DIRECTIVE:
Give every line of the entries below as one numbered list, leaving out any blank lines.
● ● ● ●
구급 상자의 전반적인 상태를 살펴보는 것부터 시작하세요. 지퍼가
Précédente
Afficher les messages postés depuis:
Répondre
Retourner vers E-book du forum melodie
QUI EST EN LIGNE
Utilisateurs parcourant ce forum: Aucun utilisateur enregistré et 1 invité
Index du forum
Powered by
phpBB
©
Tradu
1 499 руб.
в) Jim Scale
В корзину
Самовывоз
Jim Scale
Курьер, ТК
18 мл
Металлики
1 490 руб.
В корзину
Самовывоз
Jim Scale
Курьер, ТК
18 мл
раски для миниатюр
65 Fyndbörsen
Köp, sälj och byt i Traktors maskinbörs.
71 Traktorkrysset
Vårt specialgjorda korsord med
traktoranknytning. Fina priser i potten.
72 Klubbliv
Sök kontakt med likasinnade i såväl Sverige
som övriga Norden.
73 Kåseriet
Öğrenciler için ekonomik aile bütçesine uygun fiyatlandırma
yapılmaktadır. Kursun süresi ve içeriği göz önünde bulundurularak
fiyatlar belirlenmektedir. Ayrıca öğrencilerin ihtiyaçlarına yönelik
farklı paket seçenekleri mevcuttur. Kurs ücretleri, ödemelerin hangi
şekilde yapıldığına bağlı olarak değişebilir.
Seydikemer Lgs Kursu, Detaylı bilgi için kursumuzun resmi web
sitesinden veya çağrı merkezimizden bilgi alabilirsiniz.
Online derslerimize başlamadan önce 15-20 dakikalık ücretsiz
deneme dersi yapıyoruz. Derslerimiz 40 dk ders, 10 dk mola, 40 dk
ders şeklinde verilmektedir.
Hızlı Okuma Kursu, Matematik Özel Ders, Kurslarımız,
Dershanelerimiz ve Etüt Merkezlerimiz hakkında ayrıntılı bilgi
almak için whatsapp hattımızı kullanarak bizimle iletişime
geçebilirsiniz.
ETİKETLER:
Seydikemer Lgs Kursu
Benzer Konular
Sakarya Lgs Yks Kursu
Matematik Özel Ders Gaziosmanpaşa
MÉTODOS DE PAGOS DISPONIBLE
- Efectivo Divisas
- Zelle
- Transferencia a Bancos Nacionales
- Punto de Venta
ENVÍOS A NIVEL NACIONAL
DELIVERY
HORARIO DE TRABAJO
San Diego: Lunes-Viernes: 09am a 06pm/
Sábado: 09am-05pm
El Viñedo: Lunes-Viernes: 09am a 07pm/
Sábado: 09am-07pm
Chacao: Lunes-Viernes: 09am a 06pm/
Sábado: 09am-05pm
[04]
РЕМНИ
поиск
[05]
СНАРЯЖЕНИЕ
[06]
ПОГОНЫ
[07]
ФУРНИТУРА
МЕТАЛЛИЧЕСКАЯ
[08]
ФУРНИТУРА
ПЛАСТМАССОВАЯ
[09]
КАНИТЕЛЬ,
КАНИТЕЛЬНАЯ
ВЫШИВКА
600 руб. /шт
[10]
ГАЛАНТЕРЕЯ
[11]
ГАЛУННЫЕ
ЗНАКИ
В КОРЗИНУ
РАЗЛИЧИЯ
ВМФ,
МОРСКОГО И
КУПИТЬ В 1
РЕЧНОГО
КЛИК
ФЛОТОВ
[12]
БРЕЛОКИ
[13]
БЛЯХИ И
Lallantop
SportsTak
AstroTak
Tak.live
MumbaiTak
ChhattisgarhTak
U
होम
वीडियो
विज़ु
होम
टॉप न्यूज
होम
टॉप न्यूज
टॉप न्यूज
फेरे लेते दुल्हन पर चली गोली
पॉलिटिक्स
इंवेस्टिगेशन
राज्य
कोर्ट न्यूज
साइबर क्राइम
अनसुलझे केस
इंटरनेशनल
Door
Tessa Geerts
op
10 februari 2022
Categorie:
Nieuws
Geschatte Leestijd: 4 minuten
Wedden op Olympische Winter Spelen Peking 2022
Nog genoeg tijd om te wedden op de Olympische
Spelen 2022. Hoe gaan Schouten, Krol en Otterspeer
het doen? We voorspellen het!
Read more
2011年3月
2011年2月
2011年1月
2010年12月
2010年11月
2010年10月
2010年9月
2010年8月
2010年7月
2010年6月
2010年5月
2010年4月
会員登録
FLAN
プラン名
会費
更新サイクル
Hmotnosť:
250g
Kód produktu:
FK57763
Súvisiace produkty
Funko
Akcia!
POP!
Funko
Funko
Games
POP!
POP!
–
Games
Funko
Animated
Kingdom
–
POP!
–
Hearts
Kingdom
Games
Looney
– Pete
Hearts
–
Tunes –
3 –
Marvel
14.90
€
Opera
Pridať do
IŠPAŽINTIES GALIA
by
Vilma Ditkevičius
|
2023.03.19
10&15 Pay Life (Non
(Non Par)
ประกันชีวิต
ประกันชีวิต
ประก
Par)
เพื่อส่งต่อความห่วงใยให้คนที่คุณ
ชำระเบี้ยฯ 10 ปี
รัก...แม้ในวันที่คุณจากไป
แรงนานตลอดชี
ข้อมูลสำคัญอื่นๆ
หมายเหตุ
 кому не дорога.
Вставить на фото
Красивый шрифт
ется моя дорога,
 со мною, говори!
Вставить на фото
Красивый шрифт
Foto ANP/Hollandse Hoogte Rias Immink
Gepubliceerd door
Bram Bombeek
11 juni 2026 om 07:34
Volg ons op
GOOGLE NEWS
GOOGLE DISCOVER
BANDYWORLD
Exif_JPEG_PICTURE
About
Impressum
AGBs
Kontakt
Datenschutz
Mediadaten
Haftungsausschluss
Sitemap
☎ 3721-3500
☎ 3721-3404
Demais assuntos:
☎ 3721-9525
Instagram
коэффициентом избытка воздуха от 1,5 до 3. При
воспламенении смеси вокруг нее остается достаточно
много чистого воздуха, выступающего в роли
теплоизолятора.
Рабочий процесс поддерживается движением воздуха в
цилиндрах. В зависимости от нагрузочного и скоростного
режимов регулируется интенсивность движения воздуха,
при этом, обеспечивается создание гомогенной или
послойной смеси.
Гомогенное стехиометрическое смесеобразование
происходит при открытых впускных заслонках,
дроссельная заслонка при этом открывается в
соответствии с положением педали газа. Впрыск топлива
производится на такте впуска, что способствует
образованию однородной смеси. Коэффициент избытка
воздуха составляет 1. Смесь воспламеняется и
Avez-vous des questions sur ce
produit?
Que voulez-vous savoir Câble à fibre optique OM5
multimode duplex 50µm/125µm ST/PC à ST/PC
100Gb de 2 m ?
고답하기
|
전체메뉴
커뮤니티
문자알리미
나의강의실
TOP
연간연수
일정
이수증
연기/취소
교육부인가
● ● ● ●
EXERCISE SOLUTION:
1. 구급 상자의 전반적인 상태를 살펴보는 것부터 시작하세요. 지퍼가
2. Précédente
3. Afficher les messages postés depuis:
4. Répondre
5. Retourner vers E-book du forum melodie
6. QUI EST EN LIGNE
7. Utilisateurs parcourant ce forum: Aucun utilisateur enregistré et 1 invité
8. Index du forum
9. Powered by
10. phpBB
11. ©
12. Tradu
13. 1 499 руб.
14. в) Jim Scale
15. В корзину
16. Самовывоз
17. Jim Scale
18. Курьер, ТК
19. 18 мл
20. Металлики
21. 1 490 руб.
22. В корзину
23. Самовывоз
24. Jim Scale
25. Курьер, ТК
26. 18 мл
27. раски для миниатюр
28. 65 Fyndbörsen
29. Köp, sälj och byt i Traktors maskinbörs.
30. 71 Traktorkrysset
31. Vårt specialgjorda korsord med
32. traktoranknytning. Fina priser i potten.
33. 72 Klubbliv
34. Sök kontakt med likasinnade i såväl Sverige
35. som övriga Norden.
36. 73 Kåseriet
37. Öğrenciler için ekonomik aile bütçesine uygun fiyatlandırma
38. yapılmaktadır. Kursun süresi ve içeriği göz önünde bulundurularak
39. fiyatlar belirlenmektedir. Ayrıca öğrencilerin ihtiyaçlarına yönelik
40. farklı paket seçenekleri mevcuttur. Kurs ücretleri, ödemelerin hangi
41. şekilde yapıldığına bağlı olarak değişebilir.
42. Seydikemer Lgs Kursu, Detaylı bilgi için kursumuzun resmi web
43. sitesinden veya çağrı merkezimizden bilgi alabilirsiniz.
44. Online derslerimize başlamadan önce 15-20 dakikalık ücretsiz
45. deneme dersi yapıyoruz. Derslerimiz 40 dk ders, 10 dk mola, 40 dk
46. ders şeklinde verilmektedir.
47. Hızlı Okuma Kursu, Matematik Özel Ders, Kurslarımız,
48. Dershanelerimiz ve Etüt Merkezlerimiz hakkında ayrıntılı bilgi
49. almak için whatsapp hattımızı kullanarak bizimle iletişime
50. geçebilirsiniz.
51. ETİKETLER:
52. Seydikemer Lgs Kursu
53. Benzer Konular
54. Sakarya Lgs Yks Kursu
55. Matematik Özel Ders Gaziosmanpaşa
56. MÉTODOS DE PAGOS DISPONIBLE
57. - Efectivo Divisas
58. - Zelle
59. - Transferencia a Bancos Nacionales
60. - Punto de Venta
61. ENVÍOS A NIVEL NACIONAL
62. DELIVERY
63. HORARIO DE TRABAJO
64. San Diego: Lunes-Viernes: 09am a 06pm/
65. Sábado: 09am-05pm
66. El Viñedo: Lunes-Viernes: 09am a 07pm/
67. Sábado: 09am-07pm
68. Chacao: Lunes-Viernes: 09am a 06pm/
69. Sábado: 09am-05pm
70. [04]
71. РЕМНИ
72. поиск
73. [05]
74. СНАРЯЖЕНИЕ
75. [06]
76. ПОГОНЫ
77. [07]
78. ФУРНИТУРА
79. МЕТАЛЛИЧЕСКАЯ
80. [08]
81. ФУРНИТУРА
82. ПЛАСТМАССОВАЯ
83. [09]
84. КАНИТЕЛЬ,
85. КАНИТЕЛЬНАЯ
86. ВЫШИВКА
87. 600 руб. /шт
88. [10]
89. ГАЛАНТЕРЕЯ
90. [11]
91. ГАЛУННЫЕ
92. ЗНАКИ
93. В КОРЗИНУ
94. РАЗЛИЧИЯ
95. ВМФ,
96. МОРСКОГО И
97. КУПИТЬ В 1
98. РЕЧНОГО
99. КЛИК
100. ФЛОТОВ
101. [12]
102. БРЕЛОКИ
103. [13]
104. БЛЯХИ И
105. Lallantop
106. SportsTak
107. AstroTak
108. Tak.live
109. MumbaiTak
110. ChhattisgarhTak
111. U
112. होम
113. वीडियो
114. विज़ु
115. होम
116. टॉप न्यूज
117. होम
118. टॉप न्यूज
119. टॉप न्यूज
120. फेरे लेते दुल्हन पर चली गोली
121. पॉलिटिक्स
122. इंवेस्टिगेशन
123. राज्य
124. कोर्ट न्यूज
125. साइबर क्राइम
126. अनसुलझे केस
127. इंटरनेशनल
128. Door
129. Tessa Geerts
130. op
131. 10 februari 2022
132. Categorie:
133. Nieuws
134. Geschatte Leestijd: 4 minuten
135. Wedden op Olympische Winter Spelen Peking 2022
136. Nog genoeg tijd om te wedden op de Olympische
137. Spelen 2022. Hoe gaan Schouten, Krol en Otterspeer
138. het doen? We voorspellen het!
139. Read more
140. 2011年3月
141. 2011年2月
142. 2011年1月
143. 2010年12月
144. 2010年11月
145. 2010年10月
146. 2010年9月
147. 2010年8月
148. 2010年7月
149. 2010年6月
150. 2010年5月
151. 2010年4月
152. 会員登録
153. FLAN
154. プラン名
155. 会費
156. 更新サイクル
157. Hmotnosť:
158. 250g
159. Kód produktu:
160. FK57763
161. Súvisiace produkty
162. Funko
163. Akcia!
164. POP!
165. Funko
166. Funko
167. Games
168. POP!
169. POP!
170. –
171. Games
172. Funko
173. Animated
174. Kingdom
175. –
176. POP!
177. –
178. Hearts
179. Kingdom
180. Games
181. Looney
182. – Pete
183. Hearts
184. –
185. Tunes –
186. 3 –
187. Marvel
188. 14.90
189. €
190. Opera
191. Pridať do
192. IŠPAŽINTIES GALIA
193. by
194. Vilma Ditkevičius
195. |
196. 2023.03.19
197. 10&15 Pay Life (Non
198. (Non Par)
199. ประกันชีวิต
200. ประกันชีวิต
201. ประก
202. Par)
203. เพื่อส่งต่อความห่วงใยให้คนที่คุณ
204. ชำระเบี้ยฯ 10 ปี
205. รัก...แม้ในวันที่คุณจากไป
206. แรงนานตลอดชี
207. ข้อมูลสำคัญอื่นๆ
208. หมายเหตุ
209.  кому не дорога.
210. Вставить на фото
211. Красивый шрифт
212. ется моя дорога,
213.  со мною, говори!
214. Вставить на фото
215. Красивый шрифт
216. Foto ANP/Hollandse Hoogte Rias Immink
217. Gepubliceerd door
218. Bram Bombeek
219. 11 juni 2026 om 07:34
220. Volg ons op
221. GOOGLE NEWS
222. GOOGLE DISCOVER
223. BANDYWORLD
224. Exif_JPEG_PICTURE
225. About
226. Impressum
227. AGBs
228. Kontakt
229. Datenschutz
230. Mediadaten
231. Haftungsausschluss
232. Sitemap
233. ☎ 3721-3500
234. ☎ 3721-3404
235. Demais assuntos:
236. ☎ 3721-9525
237. Instagram
238. коэффициентом избытка воздуха от 1,5 до 3. При
239. воспламенении смеси вокруг нее остается достаточно
240. много чистого воздуха, выступающего в роли
241. теплоизолятора.
242. Рабочий процесс поддерживается движением воздуха в
243. цилиндрах. В зависимости от нагрузочного и скоростного
244. режимов регулируется интенсивность движения воздуха,
245. при этом, обеспечивается создание гомогенной или
246. послойной смеси.
247. Гомогенное стехиометрическое смесеобразование
248. происходит при открытых впускных заслонках,
249. дроссельная заслонка при этом открывается в
250. соответствии с положением педали газа. Впрыск топлива
251. производится на такте впуска, что способствует
252. образованию однородной смеси. Коэффициент избытка
253. воздуха составляет 1. Смесь воспламеняется и
254. Avez-vous des questions sur ce
255. produit?
256. Que voulez-vous savoir Câble à fibre optique OM5
257. multimode duplex 50µm/125µm ST/PC à ST/PC
258. 100Gb de 2 m ?
259. 고답하기
260. |
261. 전체메뉴
262. 커뮤니티
263. 문자알리미
264. 나의강의실
265. TOP
266. 연간연수
267. 일정
268. 이수증
269. 연기/취소
270. 교육부인가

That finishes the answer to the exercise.